» **WHAT THIS TASK INVOLVES**: Identify every line of the records that contains the word "výběru", and copy each of those lines. Treat uppercase and lowercase letters as different.

» **MATERIAL SUPPLIED**:
::::

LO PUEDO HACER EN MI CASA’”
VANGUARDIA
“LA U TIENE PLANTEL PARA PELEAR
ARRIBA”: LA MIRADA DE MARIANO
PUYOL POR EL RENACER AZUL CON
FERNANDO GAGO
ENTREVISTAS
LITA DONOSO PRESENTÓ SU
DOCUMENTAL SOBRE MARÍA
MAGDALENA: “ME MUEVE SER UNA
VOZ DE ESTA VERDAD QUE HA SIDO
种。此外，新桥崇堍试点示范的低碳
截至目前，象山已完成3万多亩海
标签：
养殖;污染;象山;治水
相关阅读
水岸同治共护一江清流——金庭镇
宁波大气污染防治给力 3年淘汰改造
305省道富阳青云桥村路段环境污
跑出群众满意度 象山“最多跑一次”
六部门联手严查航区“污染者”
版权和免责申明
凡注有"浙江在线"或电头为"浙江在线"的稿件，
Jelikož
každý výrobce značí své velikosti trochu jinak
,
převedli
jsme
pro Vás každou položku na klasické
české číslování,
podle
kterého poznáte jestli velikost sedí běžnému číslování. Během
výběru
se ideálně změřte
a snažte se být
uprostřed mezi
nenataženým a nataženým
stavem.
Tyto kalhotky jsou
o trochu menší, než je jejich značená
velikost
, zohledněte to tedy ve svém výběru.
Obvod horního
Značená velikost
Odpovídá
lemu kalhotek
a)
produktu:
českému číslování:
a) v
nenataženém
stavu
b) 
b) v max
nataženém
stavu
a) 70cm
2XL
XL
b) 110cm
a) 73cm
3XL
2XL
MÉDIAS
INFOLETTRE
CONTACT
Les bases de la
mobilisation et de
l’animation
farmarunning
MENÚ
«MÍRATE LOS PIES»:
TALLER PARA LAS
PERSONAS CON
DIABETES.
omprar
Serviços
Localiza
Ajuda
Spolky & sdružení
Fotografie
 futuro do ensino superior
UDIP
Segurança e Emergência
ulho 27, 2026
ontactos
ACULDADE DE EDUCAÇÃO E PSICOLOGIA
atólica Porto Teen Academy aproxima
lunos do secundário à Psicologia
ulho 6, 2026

::::

» **TASK SOLUTION**:
výběru
, zohledněte to tedy ve svém výběru.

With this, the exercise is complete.